I don't know what made me think I could be a caregiver.
I'm not giving up. I'll get to know somebody else this week, and perhaps I will find that I do have a niche in this profession. The scrubs are an excuse, I know.
I am blaming pink and black scrubs for my insecurity. They are just a uniform that someone somewhere decided was an easy-care, comfortable alternative to street clothes. I am uncomfortable with being responsible for another person, not really the clothes. If I had to wear a silly hat it would be the same thing.
See, I am a person whose confidence comes from the way I am dressed. I don't feel talented. I feel inadequate. I listened to all the gals at training with all of their knowledge and experience. I have none of that. I feel like once again I am stupid, or at the least woefully unprepared. I may be in over my head. I am letting perma-press, shapeless clothes dictate who I am instead of letting what I am doing be the focus.

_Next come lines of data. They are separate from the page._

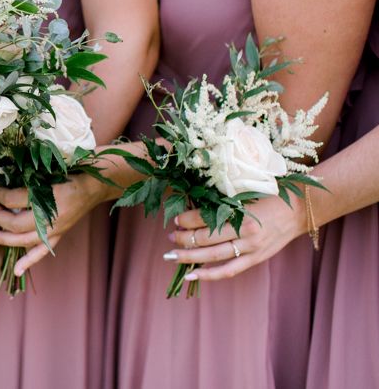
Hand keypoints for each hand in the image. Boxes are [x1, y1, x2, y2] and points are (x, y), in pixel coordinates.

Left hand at [0, 173, 103, 275]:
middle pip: (15, 223)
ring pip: (22, 240)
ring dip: (2, 238)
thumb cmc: (67, 177)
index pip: (14, 200)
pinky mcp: (56, 238)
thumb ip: (25, 182)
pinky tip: (16, 272)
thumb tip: (1, 189)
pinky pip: (40, 253)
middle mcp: (49, 218)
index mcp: (46, 198)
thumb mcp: (45, 175)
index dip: (0, 195)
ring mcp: (53, 231)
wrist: (90, 188)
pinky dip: (28, 262)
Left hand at [165, 196, 307, 281]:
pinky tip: (192, 275)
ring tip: (172, 255)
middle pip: (206, 240)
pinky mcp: (256, 259)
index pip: (206, 219)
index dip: (187, 219)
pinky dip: (209, 275)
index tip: (175, 218)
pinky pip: (229, 271)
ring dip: (189, 257)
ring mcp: (252, 249)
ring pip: (213, 257)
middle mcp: (246, 234)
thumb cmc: (271, 196)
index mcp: (243, 214)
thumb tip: (194, 206)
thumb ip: (223, 201)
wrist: (300, 210)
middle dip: (183, 239)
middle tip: (169, 237)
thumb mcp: (246, 194)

You know, I like people, especially older people. The ladies at the nursing home liked me. I did little things that gave them a spark of life. I listened to their ramblings, met their families. I could have been a recreational director if I could have received a degree locally. I can do that kind of thing. This frightens me.
I'm meandering, aren't I?
I'm a little bit discombobulated. I want to help somebody. I want to give. I want to do the fun, fulfilling stuff. I will give it a month, maybe two. Then I will look back at these words and I will have a better idea if this is what I am meant to do for another year and five months, two days and sixteen hours.
First day, first client, first impressions. I need a change of attitude, not a change of clothes.